Records provided:
◇ ◇ ◇ ◇ ◇ ◇ ◇

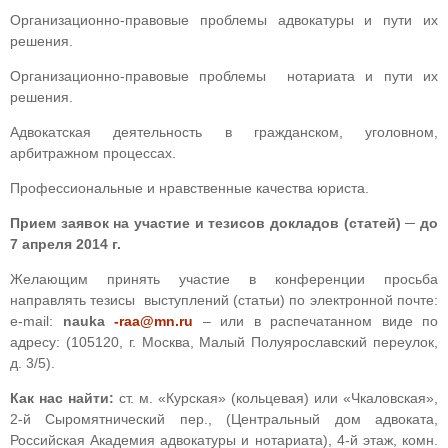
Организационно-правовые проблемы адвокатуры и пути их
решения.
Организационно-правовые проблемы нотариата и пути их
решения.
Адвокатская деятельность в гражданском, уголовном,
арбитражном процессах.
Профессиональные и нравственные качества юриста.
Прием заявок на участие и тезисов докладов (статей) ─ до
7 апреля 2014 г.
Желающим принять участие в конференции просьба
направлять тезисы выступлений (статьи) по электронной почте:
е-mail:
nauka
-raa@mn.ru
– или в распечатанном виде по
адресу: (105120, г. Москва, Малый Полуярославский переулок,
д. 3/5).
Как нас найти:
ст. м. «Курская» (кольцевая) или «Чкаловская»,
2-й Сыромятнический пер., (Центральный дом адвоката,
Российская Академия адвокатуры и нотариата), 4-й этаж, комн.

◇ ◇ ◇ ◇ ◇ ◇ ◇

Directions: Please repeat each record above precisely, with the pictures left out.

Solution:
Организационно-правовые проблемы адвокатуры и пути их
решения.
Организационно-правовые проблемы нотариата и пути их
решения.
Адвокатская деятельность в гражданском, уголовном,
арбитражном процессах.
Профессиональные и нравственные качества юриста.
Прием заявок на участие и тезисов докладов (статей) ─ до
7 апреля 2014 г.
Желающим принять участие в конференции просьба
направлять тезисы выступлений (статьи) по электронной почте:
е-mail:
nauka
-raa@mn.ru
– или в распечатанном виде по
адресу: (105120, г. Москва, Малый Полуярославский переулок,
д. 3/5).
Как нас найти:
ст. м. «Курская» (кольцевая) или «Чкаловская»,
2-й Сыромятнический пер., (Центральный дом адвоката,
Российская Академия адвокатуры и нотариата), 4-й этаж, комн.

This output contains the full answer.